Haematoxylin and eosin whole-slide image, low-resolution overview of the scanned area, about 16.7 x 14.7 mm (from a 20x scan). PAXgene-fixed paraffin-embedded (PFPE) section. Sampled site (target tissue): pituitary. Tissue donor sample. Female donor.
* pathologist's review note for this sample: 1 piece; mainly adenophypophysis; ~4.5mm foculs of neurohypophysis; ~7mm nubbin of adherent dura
* * *
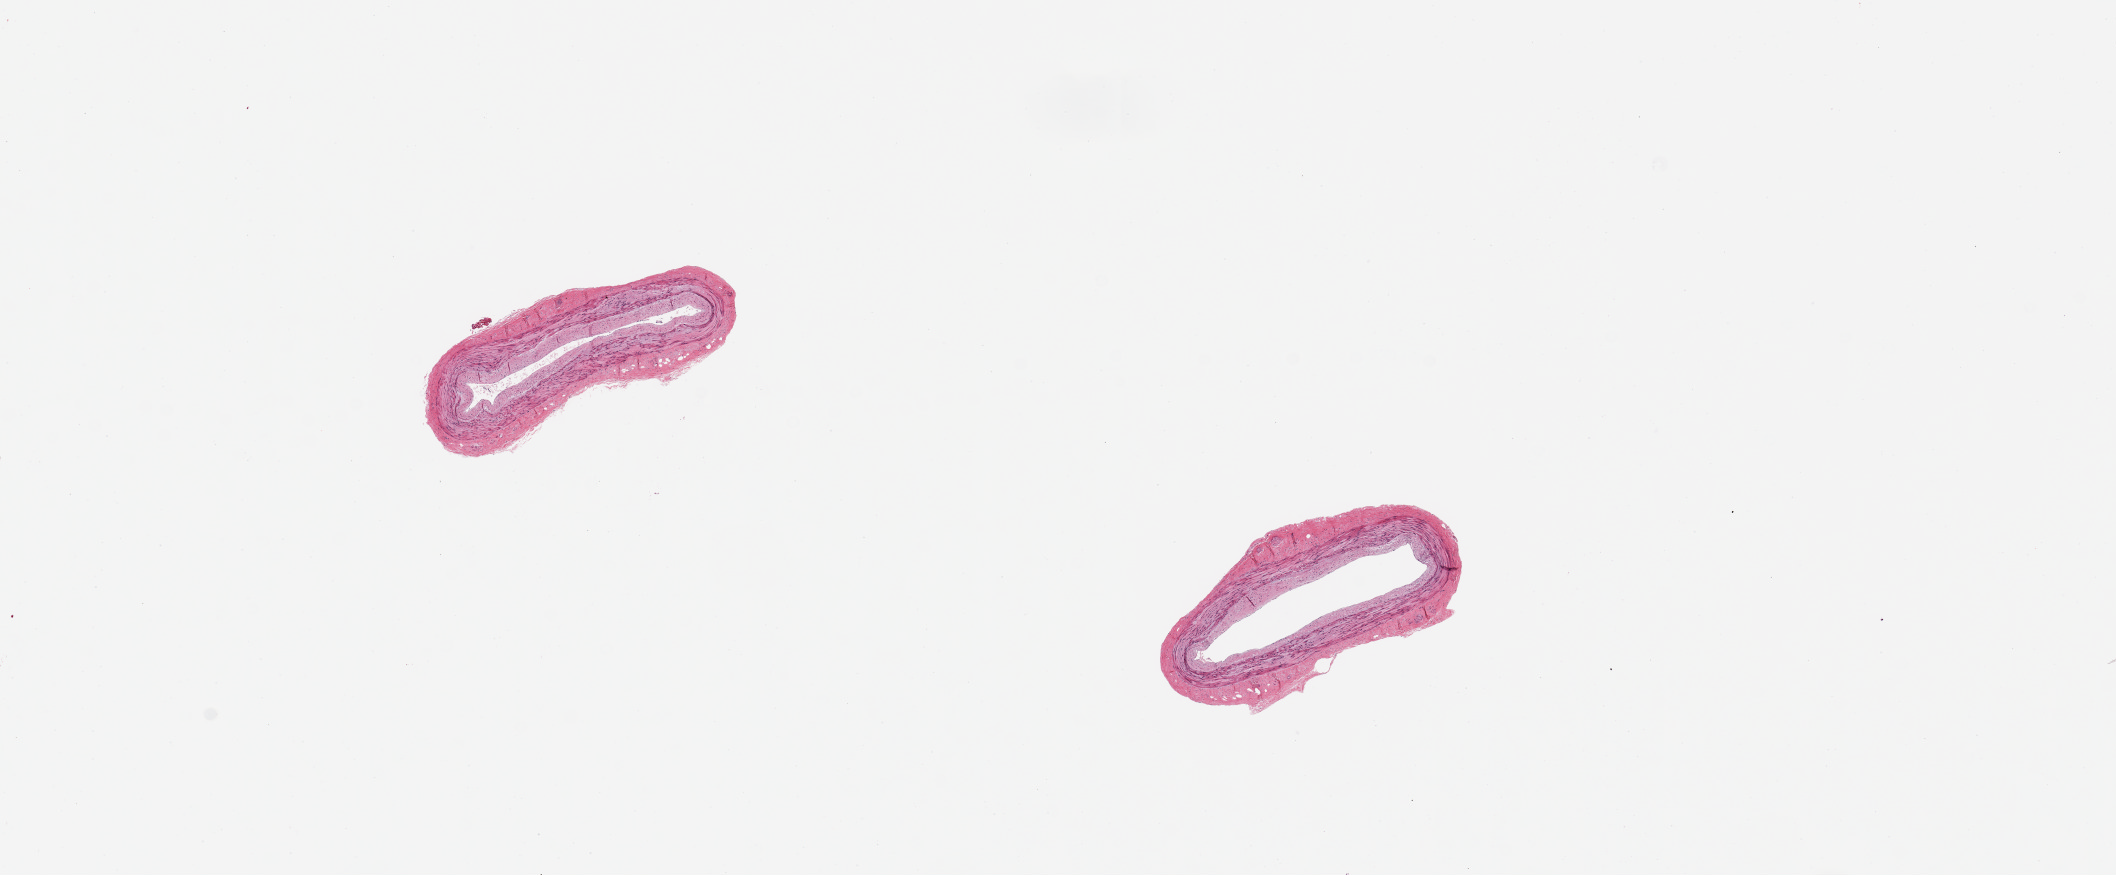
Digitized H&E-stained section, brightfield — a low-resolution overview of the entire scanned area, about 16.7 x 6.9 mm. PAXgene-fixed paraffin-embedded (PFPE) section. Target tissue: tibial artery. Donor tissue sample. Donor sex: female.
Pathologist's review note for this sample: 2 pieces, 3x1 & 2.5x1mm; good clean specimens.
...
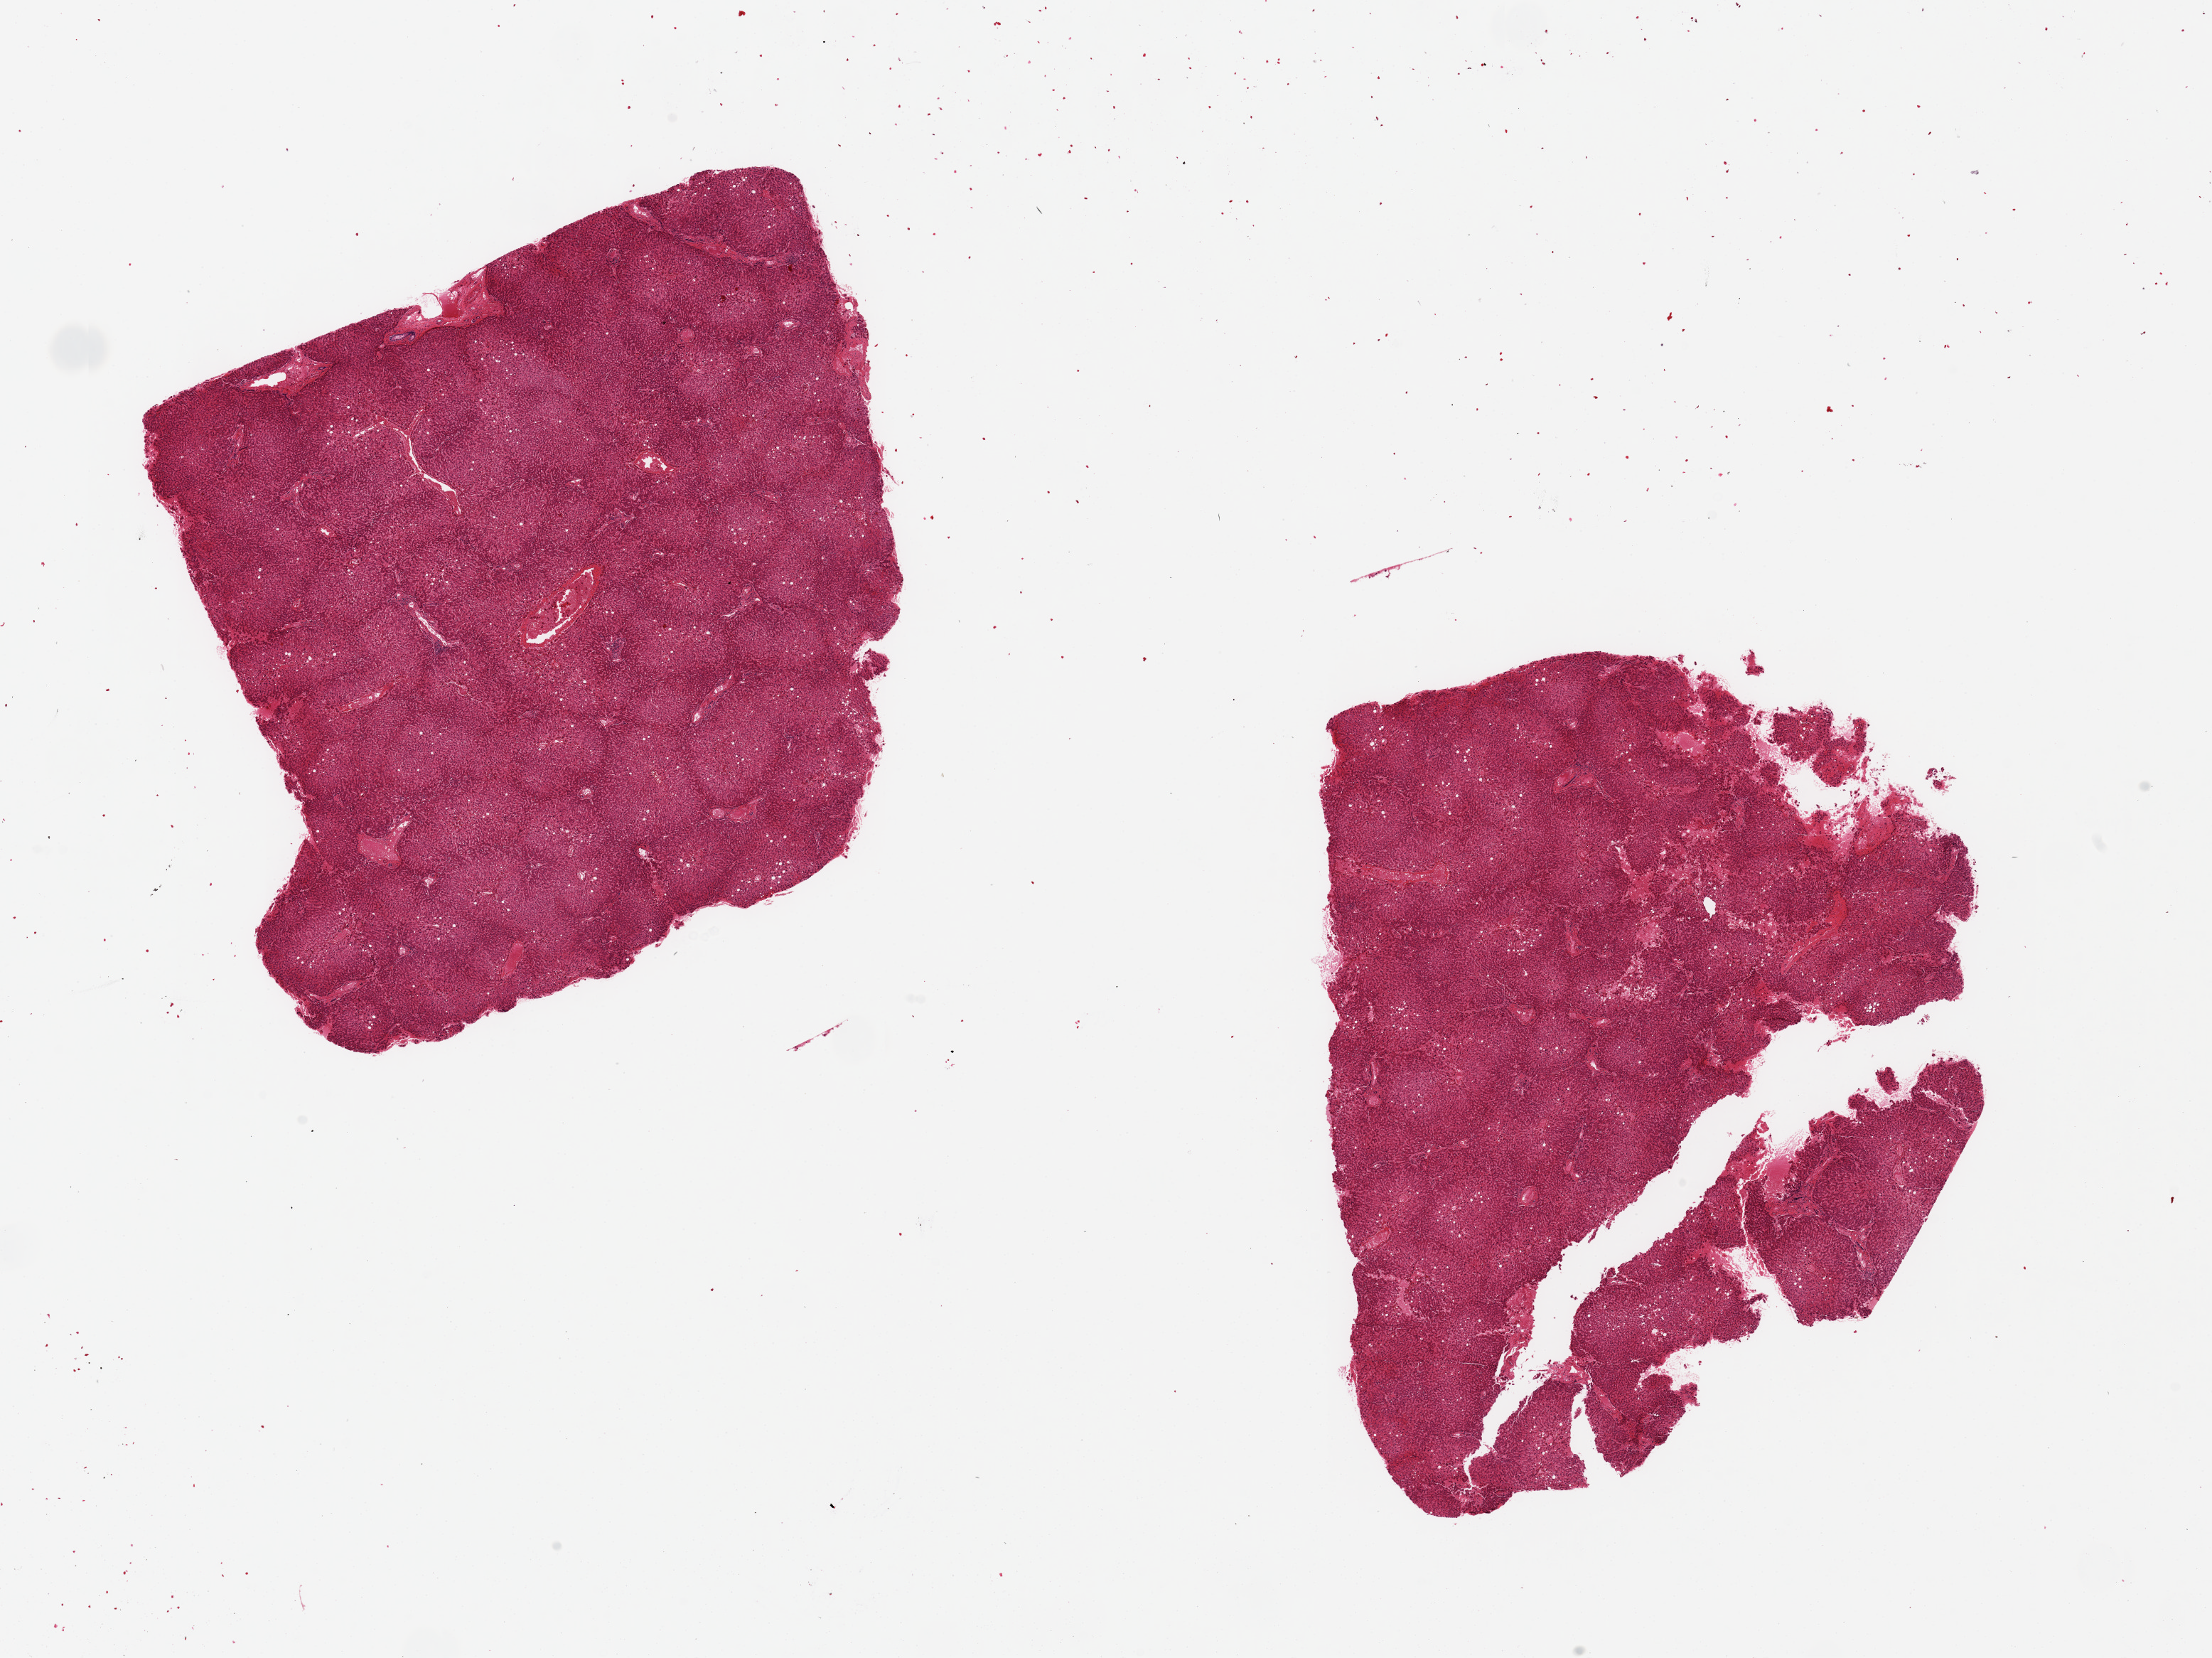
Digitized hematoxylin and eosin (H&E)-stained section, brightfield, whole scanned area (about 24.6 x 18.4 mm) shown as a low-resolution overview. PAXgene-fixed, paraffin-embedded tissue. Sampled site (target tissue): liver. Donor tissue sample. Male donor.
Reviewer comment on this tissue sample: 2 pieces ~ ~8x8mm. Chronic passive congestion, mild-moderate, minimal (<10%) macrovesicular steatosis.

- _Work instruction_:
Would you quote everything above from the line containing "Digitized H&E-stained section, brightfield" down to the line containing "Pathologist's review note for this sample: 2"? Include both of those lines and nothing else.

- _Completed task_:
Digitized H&E-stained section, brightfield — a low-resolution overview of the entire scanned area, about 16.7 x 6.9 mm. PAXgene-fixed paraffin-embedded (PFPE) section. Target tissue: tibial artery. Donor tissue sample. Donor sex: female.
Pathologist's review note for this sample: 2 pieces, 3x1 & 2.5x1mm; good clean specimens.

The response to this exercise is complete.